Geleceğin sanatçılarını yetiştirirken ne gibi tavsiyelerde bulunuyorsunuz?

Öğrenciyi yetiştirirken kendi yapmış olduğum çalışmalar doğrultusunda ödevler veriyorum, ne biliyorsam ve yapıyorsam onlara gösteriyorum. Tavsiye vermiyorum. Tavsiye istediklerinde ise mesleklerini sevmelerini, sevdikleri alanda iş yapmalarını söylüyorum. Çünkü grafiğin de çok farklı alanları var, doktorluk gibi. Sevdikleri dalı seçmelerini ve çok çalışmalarını, ilk etapta para kazanmaktan çok öğrenmenin devam etmesi gerektiğini söylüyorum.

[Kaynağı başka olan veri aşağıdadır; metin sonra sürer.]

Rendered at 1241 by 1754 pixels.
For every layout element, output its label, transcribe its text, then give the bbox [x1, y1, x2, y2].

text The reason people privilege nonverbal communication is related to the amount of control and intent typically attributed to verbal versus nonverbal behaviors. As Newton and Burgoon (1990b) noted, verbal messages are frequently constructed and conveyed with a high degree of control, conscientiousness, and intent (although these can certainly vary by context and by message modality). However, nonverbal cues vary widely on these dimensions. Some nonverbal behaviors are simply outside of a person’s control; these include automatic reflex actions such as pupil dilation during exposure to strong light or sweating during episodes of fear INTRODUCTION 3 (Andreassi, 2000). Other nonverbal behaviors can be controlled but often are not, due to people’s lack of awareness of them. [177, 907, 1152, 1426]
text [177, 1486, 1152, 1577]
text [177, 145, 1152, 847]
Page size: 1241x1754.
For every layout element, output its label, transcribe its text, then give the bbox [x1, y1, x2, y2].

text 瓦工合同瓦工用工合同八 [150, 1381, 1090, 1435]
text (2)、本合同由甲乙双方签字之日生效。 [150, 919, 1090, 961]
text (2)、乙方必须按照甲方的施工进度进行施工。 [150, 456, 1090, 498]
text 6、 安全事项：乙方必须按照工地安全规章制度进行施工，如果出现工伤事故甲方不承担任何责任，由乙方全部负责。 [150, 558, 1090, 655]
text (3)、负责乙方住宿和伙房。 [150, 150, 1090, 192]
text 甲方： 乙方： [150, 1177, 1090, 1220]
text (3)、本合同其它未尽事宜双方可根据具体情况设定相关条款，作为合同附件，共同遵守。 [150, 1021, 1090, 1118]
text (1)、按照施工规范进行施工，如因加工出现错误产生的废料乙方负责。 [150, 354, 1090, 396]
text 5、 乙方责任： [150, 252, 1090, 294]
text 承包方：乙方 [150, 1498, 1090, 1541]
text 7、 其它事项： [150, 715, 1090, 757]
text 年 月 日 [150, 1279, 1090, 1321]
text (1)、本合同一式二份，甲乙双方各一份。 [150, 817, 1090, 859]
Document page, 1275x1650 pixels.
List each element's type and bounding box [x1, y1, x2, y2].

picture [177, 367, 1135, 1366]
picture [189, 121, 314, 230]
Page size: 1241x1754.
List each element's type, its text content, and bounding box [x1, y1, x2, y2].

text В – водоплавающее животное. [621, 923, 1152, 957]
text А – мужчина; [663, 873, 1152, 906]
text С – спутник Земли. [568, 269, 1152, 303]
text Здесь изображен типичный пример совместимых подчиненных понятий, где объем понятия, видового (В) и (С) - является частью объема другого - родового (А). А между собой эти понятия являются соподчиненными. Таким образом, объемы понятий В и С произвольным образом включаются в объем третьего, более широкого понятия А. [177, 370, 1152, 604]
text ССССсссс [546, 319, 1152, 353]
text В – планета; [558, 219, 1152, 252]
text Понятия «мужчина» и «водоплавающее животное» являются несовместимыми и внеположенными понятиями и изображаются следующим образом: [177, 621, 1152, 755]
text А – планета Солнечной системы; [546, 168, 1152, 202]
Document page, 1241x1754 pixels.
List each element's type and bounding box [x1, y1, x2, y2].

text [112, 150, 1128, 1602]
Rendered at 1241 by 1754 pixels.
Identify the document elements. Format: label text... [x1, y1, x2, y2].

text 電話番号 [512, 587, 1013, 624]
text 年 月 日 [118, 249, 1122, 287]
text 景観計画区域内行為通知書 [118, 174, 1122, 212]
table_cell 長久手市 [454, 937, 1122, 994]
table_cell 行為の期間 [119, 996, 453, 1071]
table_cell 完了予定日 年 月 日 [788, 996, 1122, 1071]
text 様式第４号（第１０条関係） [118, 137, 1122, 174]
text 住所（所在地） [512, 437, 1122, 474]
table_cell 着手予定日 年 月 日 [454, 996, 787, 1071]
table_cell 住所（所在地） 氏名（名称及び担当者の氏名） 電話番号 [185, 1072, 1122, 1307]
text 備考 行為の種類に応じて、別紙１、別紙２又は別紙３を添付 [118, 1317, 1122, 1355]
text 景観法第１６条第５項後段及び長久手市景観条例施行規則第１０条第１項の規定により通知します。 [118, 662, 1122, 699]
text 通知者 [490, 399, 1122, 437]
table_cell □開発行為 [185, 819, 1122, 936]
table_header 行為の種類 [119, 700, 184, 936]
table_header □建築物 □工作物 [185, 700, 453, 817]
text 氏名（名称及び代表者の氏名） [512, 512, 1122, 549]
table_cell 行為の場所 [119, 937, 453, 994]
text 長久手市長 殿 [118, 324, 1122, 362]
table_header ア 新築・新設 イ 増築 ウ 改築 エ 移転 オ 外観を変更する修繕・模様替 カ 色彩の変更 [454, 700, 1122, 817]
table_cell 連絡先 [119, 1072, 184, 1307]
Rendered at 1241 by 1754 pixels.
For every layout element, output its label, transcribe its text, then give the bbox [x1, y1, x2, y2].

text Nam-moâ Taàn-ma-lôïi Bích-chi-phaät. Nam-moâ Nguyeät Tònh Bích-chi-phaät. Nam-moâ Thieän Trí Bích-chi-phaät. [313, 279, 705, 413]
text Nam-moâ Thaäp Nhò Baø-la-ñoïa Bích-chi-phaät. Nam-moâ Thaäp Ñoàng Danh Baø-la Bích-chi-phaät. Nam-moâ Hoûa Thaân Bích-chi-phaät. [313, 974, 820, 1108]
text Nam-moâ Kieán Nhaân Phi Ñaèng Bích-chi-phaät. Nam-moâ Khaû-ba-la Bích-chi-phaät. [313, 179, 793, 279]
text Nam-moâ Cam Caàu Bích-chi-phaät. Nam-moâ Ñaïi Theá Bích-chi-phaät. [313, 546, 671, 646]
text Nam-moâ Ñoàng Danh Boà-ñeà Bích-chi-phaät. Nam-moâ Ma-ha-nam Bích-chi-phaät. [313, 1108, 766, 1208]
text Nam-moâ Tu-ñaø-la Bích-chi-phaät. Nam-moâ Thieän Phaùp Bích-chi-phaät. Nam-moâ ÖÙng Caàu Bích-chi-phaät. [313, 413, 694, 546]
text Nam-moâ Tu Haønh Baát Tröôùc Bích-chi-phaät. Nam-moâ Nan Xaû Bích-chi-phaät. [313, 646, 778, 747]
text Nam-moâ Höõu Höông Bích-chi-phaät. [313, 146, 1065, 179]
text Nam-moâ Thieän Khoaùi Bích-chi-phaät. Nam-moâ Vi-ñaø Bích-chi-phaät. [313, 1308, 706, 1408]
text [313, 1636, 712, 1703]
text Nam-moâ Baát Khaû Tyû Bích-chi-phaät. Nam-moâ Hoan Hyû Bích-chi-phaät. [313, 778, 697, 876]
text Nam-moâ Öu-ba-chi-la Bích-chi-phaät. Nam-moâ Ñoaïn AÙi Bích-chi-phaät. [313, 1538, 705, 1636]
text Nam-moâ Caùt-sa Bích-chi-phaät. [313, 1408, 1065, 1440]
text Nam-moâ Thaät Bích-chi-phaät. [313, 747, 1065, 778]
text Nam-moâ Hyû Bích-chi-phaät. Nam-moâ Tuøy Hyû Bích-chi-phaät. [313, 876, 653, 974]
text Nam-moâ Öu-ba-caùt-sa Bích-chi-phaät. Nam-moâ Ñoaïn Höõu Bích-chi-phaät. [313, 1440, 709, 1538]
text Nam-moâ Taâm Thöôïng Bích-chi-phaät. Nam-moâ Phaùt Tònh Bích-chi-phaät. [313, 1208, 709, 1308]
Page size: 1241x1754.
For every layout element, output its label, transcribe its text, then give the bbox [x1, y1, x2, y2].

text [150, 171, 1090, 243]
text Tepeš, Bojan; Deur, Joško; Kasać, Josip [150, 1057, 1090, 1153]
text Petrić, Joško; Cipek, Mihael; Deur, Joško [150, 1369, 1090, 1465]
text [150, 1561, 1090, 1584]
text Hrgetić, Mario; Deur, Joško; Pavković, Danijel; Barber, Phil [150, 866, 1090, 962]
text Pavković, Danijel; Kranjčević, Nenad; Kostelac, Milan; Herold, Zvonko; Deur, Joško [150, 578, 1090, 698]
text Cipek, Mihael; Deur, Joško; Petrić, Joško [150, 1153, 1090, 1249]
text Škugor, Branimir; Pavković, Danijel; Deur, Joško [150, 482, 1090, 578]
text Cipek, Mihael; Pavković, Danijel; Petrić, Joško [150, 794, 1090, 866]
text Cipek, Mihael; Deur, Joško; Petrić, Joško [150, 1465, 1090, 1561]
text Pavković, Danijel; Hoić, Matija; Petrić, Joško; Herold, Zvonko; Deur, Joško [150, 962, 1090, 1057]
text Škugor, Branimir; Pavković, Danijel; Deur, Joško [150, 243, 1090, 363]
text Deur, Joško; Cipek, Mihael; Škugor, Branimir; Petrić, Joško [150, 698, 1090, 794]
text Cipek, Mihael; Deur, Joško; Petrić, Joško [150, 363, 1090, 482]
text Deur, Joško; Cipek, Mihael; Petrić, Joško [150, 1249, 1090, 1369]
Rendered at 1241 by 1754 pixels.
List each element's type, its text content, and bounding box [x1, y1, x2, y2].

Yani aslında kendi yaptığım şeyler üzerinden tavsiye veriyorum.

Bize değerli zamanınızı ayırdığınız için tekrar teşekkür ederim. Eklemek istedikleriniz varsa duymaktan mutlu oluruz…

Derginiz hayırlı olsun. Yayıncılık zor bir alan, çok tebrik  eder, emeği geçenleri kutlarım. Derginizde bana yer verdiğiniz için de çok teşekkür ederim.